Genova. Era stato investito sulle strisce in via Caffa da un autocarro in manovra riportando diversi traumi facciali e al torace. L’uomo, Francesco Milano, era stato dimesso tredici giorni dopo ma appena arrivato a casa aveva perso conoscenza ed era morto per un’embolia polmonare.
Per quella morte, che risale ai primi mesi del 2018, la pm Arianna Ciavattini ha chiesto 8 mesi di reclusione in abbreviato per omicidio colposo per tre medici dell’unità maxillo-facciale dell’ospedale San Martino di Genova . Mentre ha chiesto l’assoluzione per lieve entità della responsabilità all’autista dell’autocarro che lo aveva investito. L’autista, assistito dall’avvocato Paola Pepe, stava rientrando da un soccorso in autostrada: era transitato con il verde, ma anche il pedone a sua volta aveva attraversato correttamente. Probabilmente dall’alto del posto di guida non lo aveva visto. L’avvocata per lui ha chiesto l’assoluzione piena per l’assenza del nesso causale.

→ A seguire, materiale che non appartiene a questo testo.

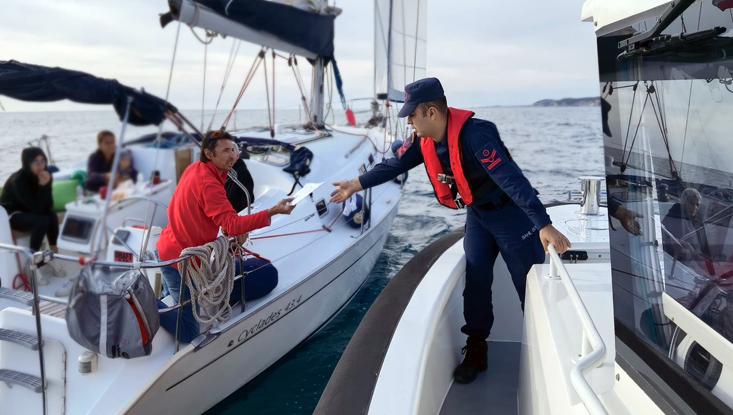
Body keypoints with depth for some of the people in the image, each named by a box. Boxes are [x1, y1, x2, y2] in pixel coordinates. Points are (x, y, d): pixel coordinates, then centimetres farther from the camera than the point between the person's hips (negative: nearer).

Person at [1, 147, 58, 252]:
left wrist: (46, 185, -31)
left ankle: (54, 249, -7)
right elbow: (37, 208, -31)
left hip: (27, 212, 6)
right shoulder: (19, 180, -26)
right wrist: (43, 186, -39)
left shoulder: (45, 176, -11)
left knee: (52, 217, -23)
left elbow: (48, 207, -18)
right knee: (42, 220, -30)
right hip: (11, 216, -5)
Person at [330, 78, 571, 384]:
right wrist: (358, 184, 8)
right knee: (475, 281, 4)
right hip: (477, 213, 7)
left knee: (530, 284, 2)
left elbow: (511, 178, -38)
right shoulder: (426, 140, -7)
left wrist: (544, 225, -43)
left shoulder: (474, 134, -32)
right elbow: (397, 164, 7)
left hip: (510, 212, -7)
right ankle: (476, 350, 16)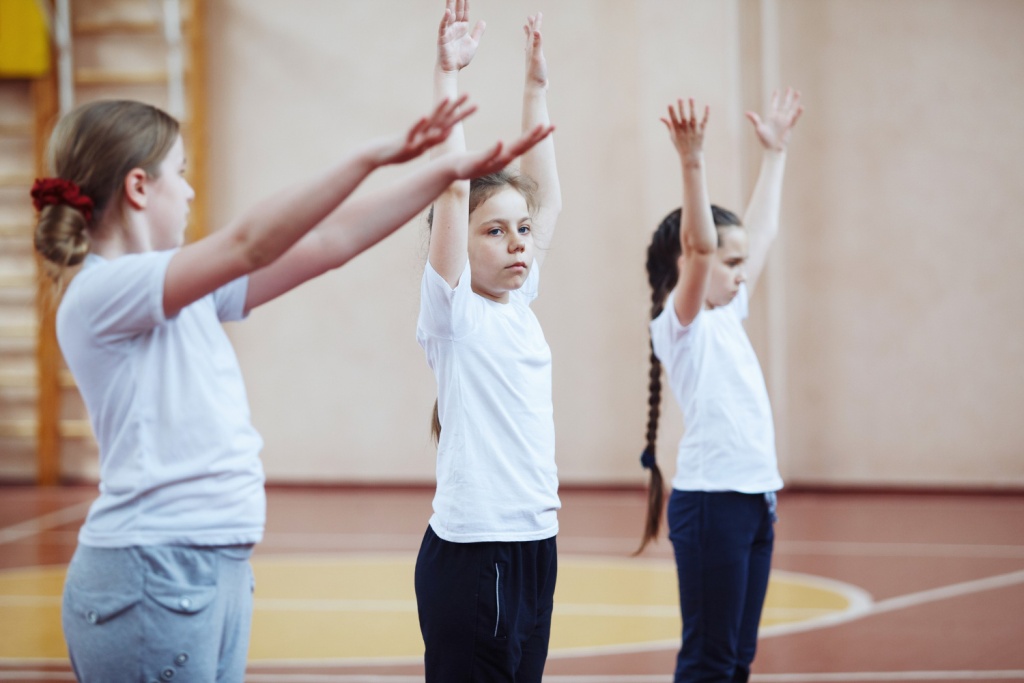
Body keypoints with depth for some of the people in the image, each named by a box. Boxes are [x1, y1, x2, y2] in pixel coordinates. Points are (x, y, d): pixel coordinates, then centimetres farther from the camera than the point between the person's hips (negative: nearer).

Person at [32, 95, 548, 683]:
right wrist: (371, 158, -31)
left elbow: (327, 244, 15)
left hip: (220, 569, 9)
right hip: (153, 573, -9)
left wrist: (443, 173, 12)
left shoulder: (191, 294, 14)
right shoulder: (100, 293, -13)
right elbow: (249, 244, -25)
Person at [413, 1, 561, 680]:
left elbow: (548, 198, 18)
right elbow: (454, 187, -15)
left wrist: (537, 87, 18)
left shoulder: (520, 305, 11)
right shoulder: (454, 312, -6)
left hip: (535, 545, 7)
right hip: (471, 551, -7)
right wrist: (448, 74, -15)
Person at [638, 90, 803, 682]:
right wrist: (692, 162, -35)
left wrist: (776, 151, 27)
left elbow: (762, 232, 24)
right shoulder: (680, 324, -8)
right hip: (711, 499, -9)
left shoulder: (728, 316, 15)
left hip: (756, 497, 9)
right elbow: (699, 245, -25)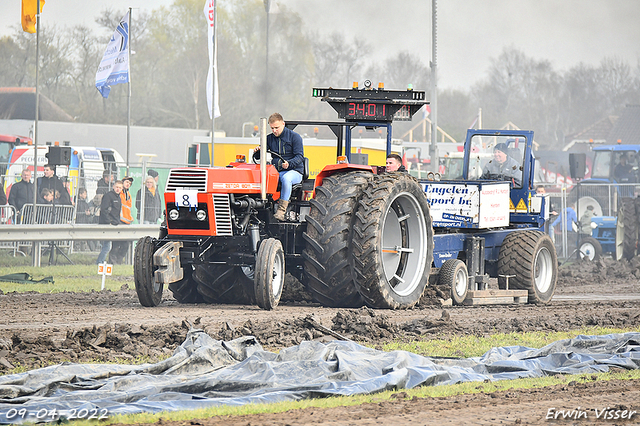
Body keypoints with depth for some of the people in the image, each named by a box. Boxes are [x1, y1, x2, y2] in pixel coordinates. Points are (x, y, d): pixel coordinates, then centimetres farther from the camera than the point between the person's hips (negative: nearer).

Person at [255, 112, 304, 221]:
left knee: (286, 178, -40)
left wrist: (288, 163, -27)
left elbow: (300, 157, -8)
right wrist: (259, 151, -15)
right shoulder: (269, 139, 14)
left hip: (294, 172, -4)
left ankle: (281, 210, -43)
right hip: (275, 171, 4)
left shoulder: (294, 137, 0)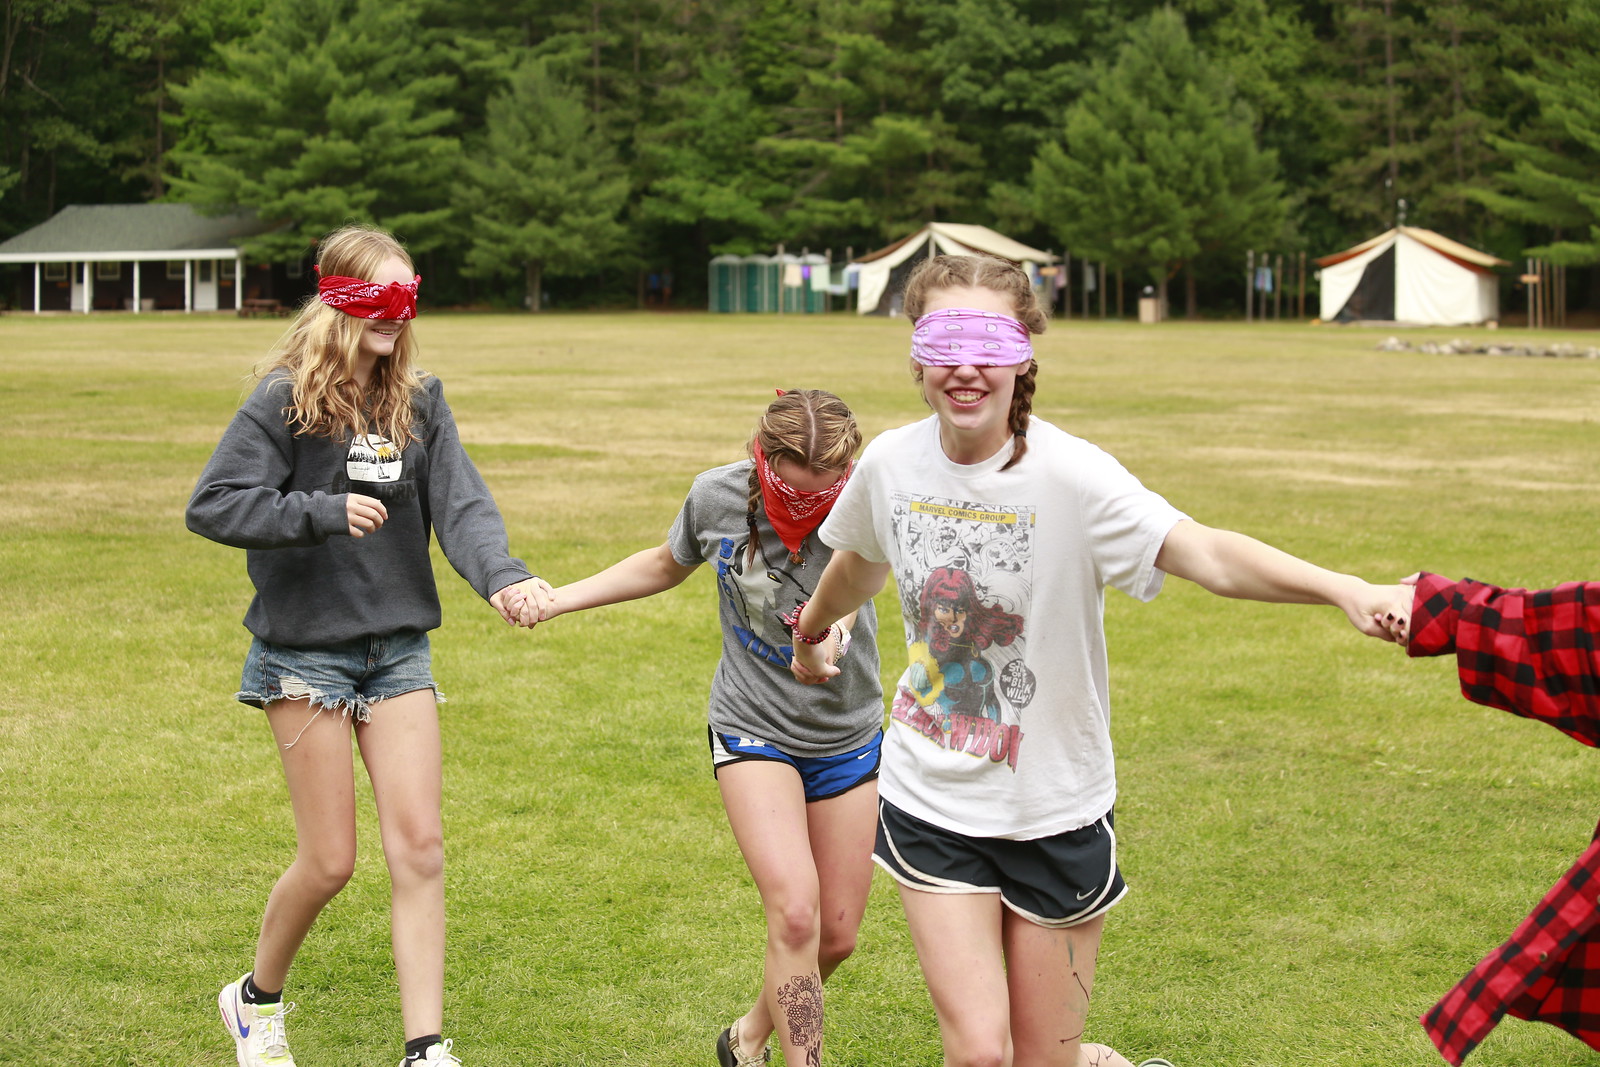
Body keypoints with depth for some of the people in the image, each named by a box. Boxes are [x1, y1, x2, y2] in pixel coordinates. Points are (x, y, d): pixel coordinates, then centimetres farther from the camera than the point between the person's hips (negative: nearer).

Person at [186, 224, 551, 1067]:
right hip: (306, 654, -4)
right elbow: (212, 506, -15)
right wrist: (324, 512, -23)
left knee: (418, 845, -3)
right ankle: (256, 999, 30)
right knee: (329, 860, 2)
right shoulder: (285, 401, -10)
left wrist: (501, 575, -27)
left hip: (398, 648, 4)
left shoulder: (419, 402, 3)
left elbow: (460, 504, -8)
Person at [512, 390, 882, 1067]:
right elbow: (667, 564, 9)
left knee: (837, 936, 10)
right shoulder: (718, 496, -14)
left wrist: (829, 630, -67)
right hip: (753, 732, -1)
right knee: (795, 910, -21)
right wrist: (558, 599, 4)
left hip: (847, 741, 1)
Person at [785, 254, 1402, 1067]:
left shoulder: (1068, 475, -20)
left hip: (1055, 809, -2)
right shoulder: (892, 464, -7)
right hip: (931, 804, 2)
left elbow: (1207, 554, -35)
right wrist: (809, 632, 36)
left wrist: (1341, 588, -52)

In ogni caso secondo l’accusa, supportata da quanto emerso dalla consulenza medico-legale, la responsabilità della morte dell’uomo sarebbe soprattutto dei tre medici. Secondo la pm i medici non hanno prescritto all’uomo, dopo l’intervento in atto la “profilassi farmacologica per la trombosi venosa profonda” e nonostante due giorni prima delle dimissioni l’uomo fosse svenuto in reparto e nei successivi due giorni abbia presentato tachicardia e insufficiente ossigenazione tanto che per respirare correttamente aveva necessità di utilizzare l’ossigeno, era stato dimesso senza che prima fossero eseguiti gli approfondimenti diagnostici (come tac ed ecografica) che avrebbero prevenire la trombosi che lo ha ucciso.
Per gli avvocati difensori dei tre medici, Antonio Rubino e Federico Figari, non c’è invece il nesso causale tra la morte dell’uomo e il fatto che non gli hanno prescritto il farmaco antitrombosi, vale a dire l’eparina. La richiesta di assoluzione deriva soprattutto dalla perizia che la gip ha chiesto prima di discutere l’abbreviato il farmaco non avrebbe potuto essere somministrato al paziente subito dopo l’intervento perché avrebbe portato un rischio di emorragia e il fatto di somministrarglielo invece nei due giorni precedenti alle dimissioni avrebbe in ogni caso ridotto il rischio di morte “solo del 40%”. Troppo basso per provare la responsabilità degli operatori sanitari.
La giudice Macciò si è riservata. La sentenza è attesa per l’11 dicembre.